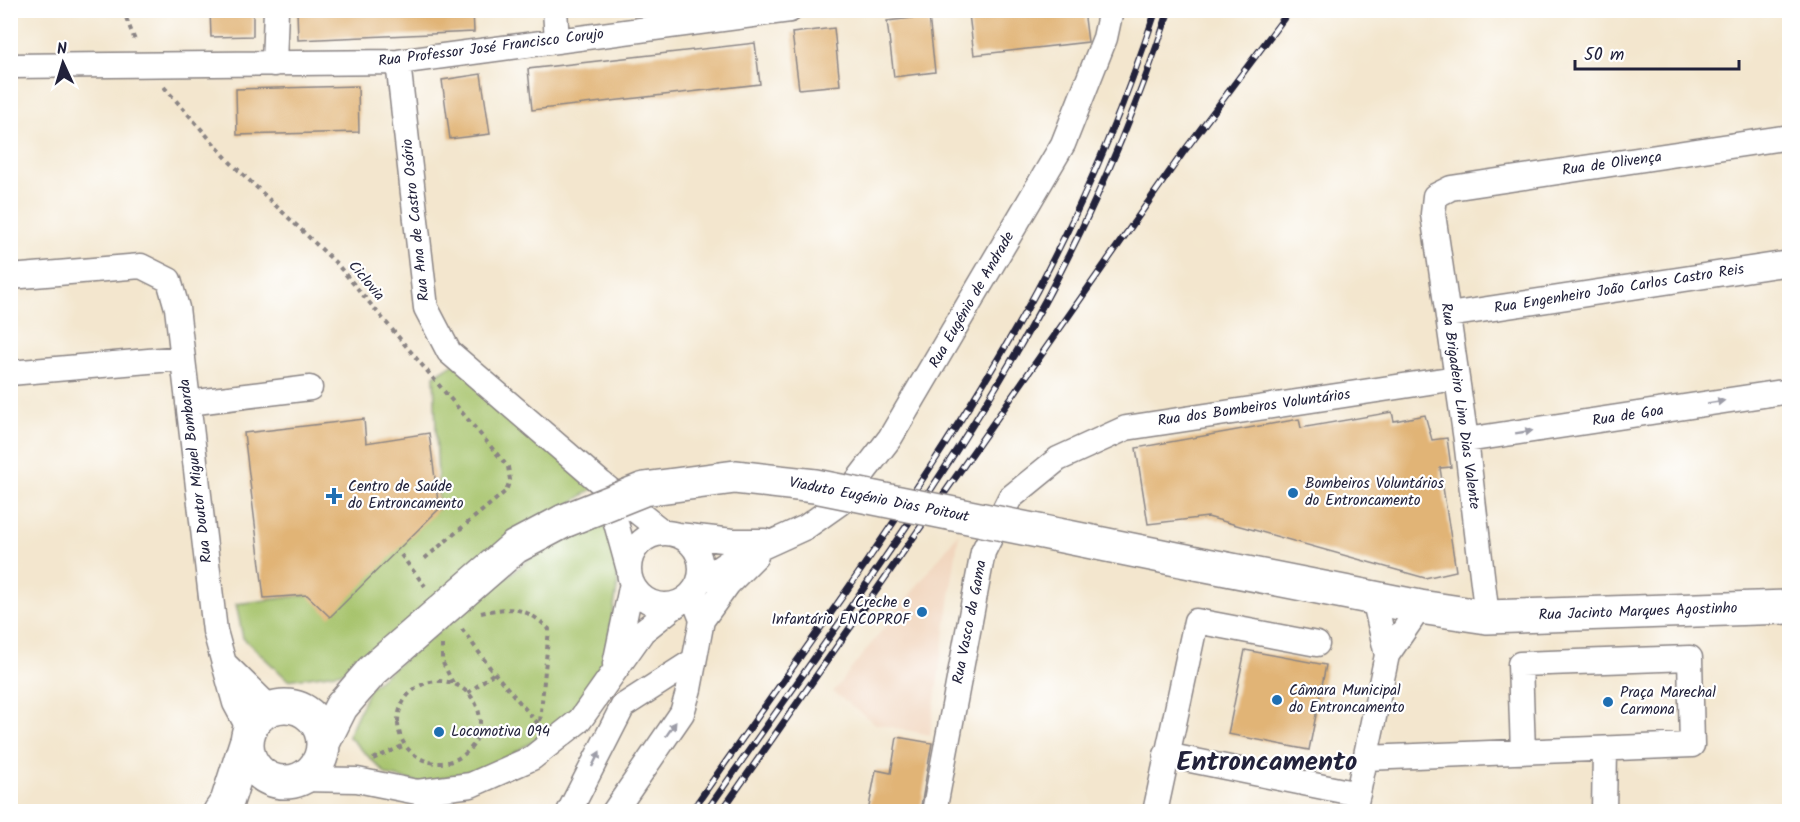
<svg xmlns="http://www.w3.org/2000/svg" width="1800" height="822" viewBox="0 0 1800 822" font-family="Kalam,sans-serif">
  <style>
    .built { fill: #f1d5bd }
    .green { fill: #a5c269; stroke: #647252; stroke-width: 1.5 }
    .building { fill: #e1b476 }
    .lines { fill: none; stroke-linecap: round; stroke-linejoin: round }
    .street-casing { stroke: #8a8484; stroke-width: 27 }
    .primary-casing { stroke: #8a8484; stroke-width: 36 }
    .path { stroke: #8a8484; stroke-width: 4; stroke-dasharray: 4.5 4.5; stroke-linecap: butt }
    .street { stroke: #fff; stroke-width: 24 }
    .primary { stroke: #fff; stroke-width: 33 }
    .rail-casing { stroke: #22223b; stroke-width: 7 }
    .rail { stroke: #fff; stroke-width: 4.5; stroke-dasharray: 14; stroke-linecap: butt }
    .primary-bridge-casing { stroke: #8a8484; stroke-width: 36; stroke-linecap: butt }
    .primary-bridge { stroke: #fff; stroke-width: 33 }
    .oneway { fill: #9c9ca7 }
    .poi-dot { fill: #1f6fb2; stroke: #fff; stroke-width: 2 }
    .labels { text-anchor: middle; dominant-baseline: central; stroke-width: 4.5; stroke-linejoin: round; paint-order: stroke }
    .street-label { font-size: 15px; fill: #22223b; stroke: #fff }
    .poi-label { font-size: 15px; fill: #22223b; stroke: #fff; text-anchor: start }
    .town-label { font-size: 27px; font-weight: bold; fill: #22223b; stroke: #fff }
  </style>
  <rect width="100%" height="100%" fill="#fff"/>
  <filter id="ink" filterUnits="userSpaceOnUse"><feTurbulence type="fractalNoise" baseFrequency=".0167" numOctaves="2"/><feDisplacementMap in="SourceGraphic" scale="12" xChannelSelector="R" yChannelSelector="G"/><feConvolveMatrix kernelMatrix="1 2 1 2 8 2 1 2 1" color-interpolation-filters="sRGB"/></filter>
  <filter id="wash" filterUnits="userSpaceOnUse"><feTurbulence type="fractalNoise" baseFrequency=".008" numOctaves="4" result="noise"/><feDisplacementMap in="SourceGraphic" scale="24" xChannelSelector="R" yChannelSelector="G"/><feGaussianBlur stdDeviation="1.35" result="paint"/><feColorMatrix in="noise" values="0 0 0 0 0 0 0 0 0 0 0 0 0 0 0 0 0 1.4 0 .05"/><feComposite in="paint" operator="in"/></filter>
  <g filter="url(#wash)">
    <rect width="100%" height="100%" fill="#f3e6ce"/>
    <path class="built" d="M 959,533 L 930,735 L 876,724 L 833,692 Z"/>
    <path class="green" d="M 458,361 L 601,483 L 435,596 L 356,670 L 288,680 L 243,638 L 236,604 L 307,595 L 439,509 L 434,376 Z
      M 605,519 L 613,546 L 618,583 L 603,671 L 559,726 L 492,766 L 421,783 L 387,775 L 348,736 L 370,687 L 543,548 Z"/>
    <g id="blocks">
      <path class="building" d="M 210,10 L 253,10 L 253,36 L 211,37 Z
        M 297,10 L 473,10 L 474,32 L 298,40 Z
        M 997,10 L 1084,10 L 1088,42 L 974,55 L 969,14 Z
        M 929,16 L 935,72 L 894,77 L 887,21 Z
        M 834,28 L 840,85 L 799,89 L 792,33 Z
        M 755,43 L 760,84 L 532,110 L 528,69 Z
        M 481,74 L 490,134 L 450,139 L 442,80 Z
        M 358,86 L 359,132 L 237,135 L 236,89 Z
        M 1392,412 L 1394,421 L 1425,415 L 1432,440 L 1447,438 L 1451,467 L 1440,468 L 1456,571 L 1425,578 L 1208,517 L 1148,524 L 1136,448 L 1299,419 L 1301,428 Z
        M 364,419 L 366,443 L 429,433 L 439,509 L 330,617 L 307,595 L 264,598 L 244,433 Z
        M 1245,650 L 1326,665 L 1309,750 L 1228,734 Z
        M 897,737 L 932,743 L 920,812 L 868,812 L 876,770 L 891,773 Z"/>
    </g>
  </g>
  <g filter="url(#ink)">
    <use href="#blocks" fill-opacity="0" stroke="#8a8484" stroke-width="1.5"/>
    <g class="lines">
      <defs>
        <path id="street" d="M 555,10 L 557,41
          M 398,62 L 426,308 L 449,352 L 601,483 L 664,533
          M 274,64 L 276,10
          M 10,66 L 398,62 L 790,10
          M 10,277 L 141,266 L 169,280 L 177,308 L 215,631 L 235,703 L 249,729
          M 1448,315 L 1790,263
          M 10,373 L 183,358
          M 188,403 L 310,388
          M 1466,440 L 1790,391
          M 603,488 L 616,523 L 629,570
          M629 569a36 36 0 1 1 72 0a36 36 0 1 1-72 0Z
          M 678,535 L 733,541 L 765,541
          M 699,582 L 727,563 L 806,527 L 840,503 L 890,438 L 1063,144 L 1105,38 L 1111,10
          M 1374,598 L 1387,655
          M 1487,617 L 1466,440 L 1433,214 L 1435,196 L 1451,188 L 1790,137
          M 702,620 L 728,584 L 756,556
          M 615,664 L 632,583
          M 227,666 L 270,708
          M 1166,755 L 1358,794
          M 1366,758 L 1692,745 L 1690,658 L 1520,664 L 1523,752
          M 299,779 L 357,780 L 417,792 L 471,785 L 532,758 L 580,720 L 643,631 L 680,602
          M 569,812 L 623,706 L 693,661
          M 614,812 L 682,713 L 689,689 L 702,620 L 692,594
          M 934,812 L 983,552 L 1010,498 L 1058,459 L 1126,428 L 1456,378
          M 1155,812 L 1196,621 L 1317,644
          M 1354,812 L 1387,655 L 1420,607
          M 1604,812 L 1605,749"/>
        <path id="primary" d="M 1196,563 L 1420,607 L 1487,617 L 1790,607
          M247 744a38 38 0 1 1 76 0a38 38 0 1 1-76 0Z
          M 323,743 L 341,707 L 372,671 L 515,547 L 564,521
          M 220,812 L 227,802 L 246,743"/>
      </defs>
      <use href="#street" class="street-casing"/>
      <use href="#primary" class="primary-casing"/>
      <path class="path" d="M 123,10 L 136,43
        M 164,87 L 230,162 L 336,263 L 508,467 L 510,480 L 506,491 L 424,559
        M 401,555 L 425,586
        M 481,613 C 512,606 526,607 549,629 L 540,722
        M 462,629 L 491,669 L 540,726
        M 442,645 L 442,661 L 453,683
        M398 722a41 41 0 1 1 82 0a41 41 0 1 1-82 0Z
        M 468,693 L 494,673
        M 373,759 L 405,745"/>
      <use href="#street" class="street"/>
      <use href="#primary" class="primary"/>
      <defs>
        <path id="rail" d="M 691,812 C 800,654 916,501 1012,335 C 1071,234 1119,122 1156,10
          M 706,812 C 814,656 930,504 1024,339 C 1083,236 1132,123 1169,10
          M 721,812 L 1182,154 L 1290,10"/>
      </defs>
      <use href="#rail" class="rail-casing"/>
      <use href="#rail" class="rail"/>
      <defs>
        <path id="primary-bridge" d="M 564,521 L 644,489 L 735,477 L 815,486 L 1196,563"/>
      </defs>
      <use href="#primary-bridge" class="primary-bridge-casing"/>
      <use href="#primary-bridge" class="primary-bridge"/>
    </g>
    <defs><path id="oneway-solid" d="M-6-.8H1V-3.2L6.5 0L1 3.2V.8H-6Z" transform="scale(1.5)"/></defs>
    <g class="oneway">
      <use href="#oneway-solid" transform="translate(1716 402) rotate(-9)"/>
      <use href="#oneway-solid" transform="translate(1524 432) rotate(-9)"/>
      <use href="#oneway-solid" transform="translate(671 729) rotate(-55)"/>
      <use href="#oneway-solid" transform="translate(596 759) rotate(-63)"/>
    </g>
  </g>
  <g class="poi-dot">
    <circle cx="1293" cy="493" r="6"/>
    <path d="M331 487h6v6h6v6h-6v6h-6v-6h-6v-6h6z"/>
    <circle cx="922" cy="612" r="6"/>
    <circle cx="1277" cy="700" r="6"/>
    <circle cx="1608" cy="702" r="6"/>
    <circle cx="439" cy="732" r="6"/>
  </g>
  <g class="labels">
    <g class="street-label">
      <text transform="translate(491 48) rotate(-7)">Rua Professor José Francisco Corujo</text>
      <text transform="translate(1612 164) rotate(-8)">Rua de Olivença</text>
      <text transform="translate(416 220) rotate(-96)">Rua Ana de Castro Osório</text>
      <text transform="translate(366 281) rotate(50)">Ciclovia</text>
      <text transform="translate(1619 289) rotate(-9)">Rua Engenheiro João Carlos Castro Reis</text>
      <text transform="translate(972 300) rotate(-60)">Rua Eugénio de Andrade</text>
      <text transform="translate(1460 406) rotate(82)">Rua Brigadeiro Lino Dias Valente</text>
      <text transform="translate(1254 408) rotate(-8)">Rua dos Bombeiros Voluntários</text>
      <text transform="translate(1628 416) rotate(-9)">Rua de Goa</text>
      <text transform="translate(196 471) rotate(-97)">Rua Doutor Miguel Bombarda</text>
      <text transform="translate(879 500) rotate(11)">Viaduto Eugénio Dias Poitout</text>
      <text transform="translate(1638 612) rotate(-2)">Rua Jacinto Marques Agostinho</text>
      <text transform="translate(970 622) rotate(-79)">Rua Vasco da Gama</text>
    </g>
    <g class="poi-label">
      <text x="1305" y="484">Bombeiros Voluntários<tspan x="1305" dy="17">do Entroncamento</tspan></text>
      <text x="348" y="487">Centro de Saúde<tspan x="348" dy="17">do Entroncamento</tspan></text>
      <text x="910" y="603" text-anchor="end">Creche e<tspan x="910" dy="17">Infantário ENCOPROF</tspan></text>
      <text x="1289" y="691">Câmara Municipal<tspan x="1289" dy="17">do Entroncamento</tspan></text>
      <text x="1620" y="693">Praça Marechal<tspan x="1620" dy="17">Carmona</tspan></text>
      <text x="451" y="732">Locomotiva 094</text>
    </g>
    <g class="town-label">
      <text x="1267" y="762">Entroncamento</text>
    </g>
  </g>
  <rect width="1800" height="822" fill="none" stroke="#fff" stroke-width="36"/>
  <g transform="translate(63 63) rotate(356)" stroke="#ffffff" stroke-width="4.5" paint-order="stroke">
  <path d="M0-4.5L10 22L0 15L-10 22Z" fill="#22223b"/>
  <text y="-9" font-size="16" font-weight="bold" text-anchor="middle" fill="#22223b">N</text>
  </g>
  <path d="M1575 60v9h164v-9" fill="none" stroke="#22223b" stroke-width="3"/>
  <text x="1584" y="60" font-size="18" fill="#22223b" stroke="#ffffff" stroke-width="4.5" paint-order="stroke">50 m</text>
</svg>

◆ What you have to do ◆
Which of the lines above hold the string "round"? Copy each one.

◆ Exercise solution ◆
    .lines { fill: none; stroke-linecap: round; stroke-linejoin: round }
    .labels { text-anchor: middle; dominant-baseline: central; stroke-width: 4.5; stroke-linejoin: round; paint-order: stroke }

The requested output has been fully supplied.